La Legge Fornero ha lasciato scontenti partiti, sindacati e, ovviamente, lavoratori. Un’età pensionabile troppo allungata, infatti, rischia di creare più danni che benefici. Il Governo ha cercato di mettere una pezza con il pensionamento APE, una misura che, paradossalmente, è stata subito posto al centro di numerose polemiche. Cosa si può dire oggi, a quasi un anno dalla sua introduzione? Ecco una panoramica dei suoi risultati che, purtroppo, sono tutt’altro che soddisfacenti.
I risultati dell’APE
APE è l’acronimo di Anticipo Pensionistico. E’ una misura che consente di andare in pensione a 63 anni di età e 20 anni di contribuzione, quindi con svariati anni di anticipo (più di tre). Fin qui, tutto ok, nel senso che è proprio questa la direzione auspicata dalle parti sociali.
Peccato che il nodo delle risorse sia stato giudicato talmente stretto da paventare la necessità di un sostegno da parte delle banche. In estrema sintesi, a finanziare la misura sono stati chiamati gli istituti finanziari. Con il risultato che la pensione, ovviamente nella parte compresa tra l’uscita dal mondo del lavoro e la maturazione dei requisiti secondo la Legge Fornero, si è trasformata in un prestito da erogare mensilmente. Un prestito con degli interessi, è bene specificare. Insomma, chi sceglie il pensionamento APE è costretto, per quello che evidentemente ritiene un suo diritto, a sborsare tra il 2 e il 5,5% di interessi annui.
L’APE è entrato in vigore il 1° maggio, per giunta in una sua versione “beta”, denominata “Sociale”, rivolta a categorie specifiche come disoccupati e donne. Di recente è stata ampliata anche a tutti i lavoratori nati nel 1954 o prima.
I primi risultati, ovviamente circoscritti alla variante “Sociale”, permettono di assegnare un giudizio a una misura così controversa. Ebbene, i risultati sono negativi, quindi anche il giudizio, per quanto provvisorio, non può che essere considerato tale.
Il problema risiede nell’elevatissimo numero di domande respinte. Si parla del 64,89% di richieste rigettate. In termini assoluti, sono state accolte solo 13.601 domande su 39.721 (425 sono ancora al vaglio). I numeri estremamente piccoli, poi, danno una chiara idea di quanto scetticismo ci sia intorno alla misura.
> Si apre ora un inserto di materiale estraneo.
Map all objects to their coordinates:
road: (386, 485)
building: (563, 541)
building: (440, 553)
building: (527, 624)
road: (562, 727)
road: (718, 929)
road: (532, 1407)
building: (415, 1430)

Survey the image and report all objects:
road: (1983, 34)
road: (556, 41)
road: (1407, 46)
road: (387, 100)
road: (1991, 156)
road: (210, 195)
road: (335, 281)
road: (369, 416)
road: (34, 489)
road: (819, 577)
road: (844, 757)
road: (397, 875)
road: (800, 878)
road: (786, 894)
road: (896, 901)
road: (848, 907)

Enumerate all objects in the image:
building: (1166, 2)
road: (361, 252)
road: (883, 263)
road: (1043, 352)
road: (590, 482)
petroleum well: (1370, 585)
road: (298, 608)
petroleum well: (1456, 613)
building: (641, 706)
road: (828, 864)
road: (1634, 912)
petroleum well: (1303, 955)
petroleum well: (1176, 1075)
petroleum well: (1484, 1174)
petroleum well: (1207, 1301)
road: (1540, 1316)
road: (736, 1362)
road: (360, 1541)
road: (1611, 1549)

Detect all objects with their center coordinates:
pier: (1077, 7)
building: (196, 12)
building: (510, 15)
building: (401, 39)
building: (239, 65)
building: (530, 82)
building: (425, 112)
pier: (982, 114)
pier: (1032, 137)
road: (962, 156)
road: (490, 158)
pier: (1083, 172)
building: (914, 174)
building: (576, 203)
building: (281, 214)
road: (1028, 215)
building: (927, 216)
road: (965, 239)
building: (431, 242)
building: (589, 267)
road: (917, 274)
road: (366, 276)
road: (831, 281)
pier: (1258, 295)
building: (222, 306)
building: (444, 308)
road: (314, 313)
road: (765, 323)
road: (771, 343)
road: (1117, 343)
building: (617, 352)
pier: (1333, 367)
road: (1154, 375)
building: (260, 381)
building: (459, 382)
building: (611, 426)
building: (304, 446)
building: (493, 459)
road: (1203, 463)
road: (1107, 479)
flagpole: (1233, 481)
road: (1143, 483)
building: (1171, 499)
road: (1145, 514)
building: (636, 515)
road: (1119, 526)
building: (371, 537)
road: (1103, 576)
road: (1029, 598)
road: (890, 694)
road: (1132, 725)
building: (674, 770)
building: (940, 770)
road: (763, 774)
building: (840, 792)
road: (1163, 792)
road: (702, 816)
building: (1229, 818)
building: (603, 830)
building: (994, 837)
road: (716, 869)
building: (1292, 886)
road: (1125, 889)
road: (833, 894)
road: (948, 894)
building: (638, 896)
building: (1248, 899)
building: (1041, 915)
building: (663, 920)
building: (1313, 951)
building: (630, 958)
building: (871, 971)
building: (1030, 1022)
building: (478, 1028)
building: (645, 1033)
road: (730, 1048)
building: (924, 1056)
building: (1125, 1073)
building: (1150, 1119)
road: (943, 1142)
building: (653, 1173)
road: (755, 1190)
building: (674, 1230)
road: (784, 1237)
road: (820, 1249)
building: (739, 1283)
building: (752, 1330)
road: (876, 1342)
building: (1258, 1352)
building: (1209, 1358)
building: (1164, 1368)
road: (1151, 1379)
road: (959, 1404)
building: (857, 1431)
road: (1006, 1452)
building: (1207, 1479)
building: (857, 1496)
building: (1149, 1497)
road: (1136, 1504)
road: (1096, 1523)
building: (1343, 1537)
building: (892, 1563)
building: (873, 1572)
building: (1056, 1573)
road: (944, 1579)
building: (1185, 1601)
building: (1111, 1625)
Perché l’anticipo pensionistico sta andando male
L’APE, nelle speranze del governo, sarebbe stata una misura in grado di rilanciare non solo il tema del pensionamento, ma anche quello dell’occupazione giovanile (che ha trovato uno sbocco nella nuova politica di sgravi). Essa, infatti, è frenata proprio dal fatto che gli attuali posti di lavoro sono forzatamente presidiati da lavoratori che, in passato, sarebbero in pensione da un pezzo.
Perché l’APE non sta funzionando? A quanto pare, è un problema di severità della fase istruttoria. Una severità che rivela la vera essenza del pensionamento APE, quella di prestito. In quanto tale, i richiedenti vengono sottoposti a un esame intenso.
Tuttavia, è innegabile che, stando alla situazione attuale, l’APE rischia di diventare un gigantesco flop. Le istituzioni stanno correndo ai ripari: il Ministero del Lavoro ha fornito un nuovo orientamento interpretativo per ciò che concerne la fase istruttoria, un orientamento che punta sull’autocertificazione, sull’allentamento dei vincoli e sulla garanzia di accettazione anche per chi, attualmente, è senza reddito.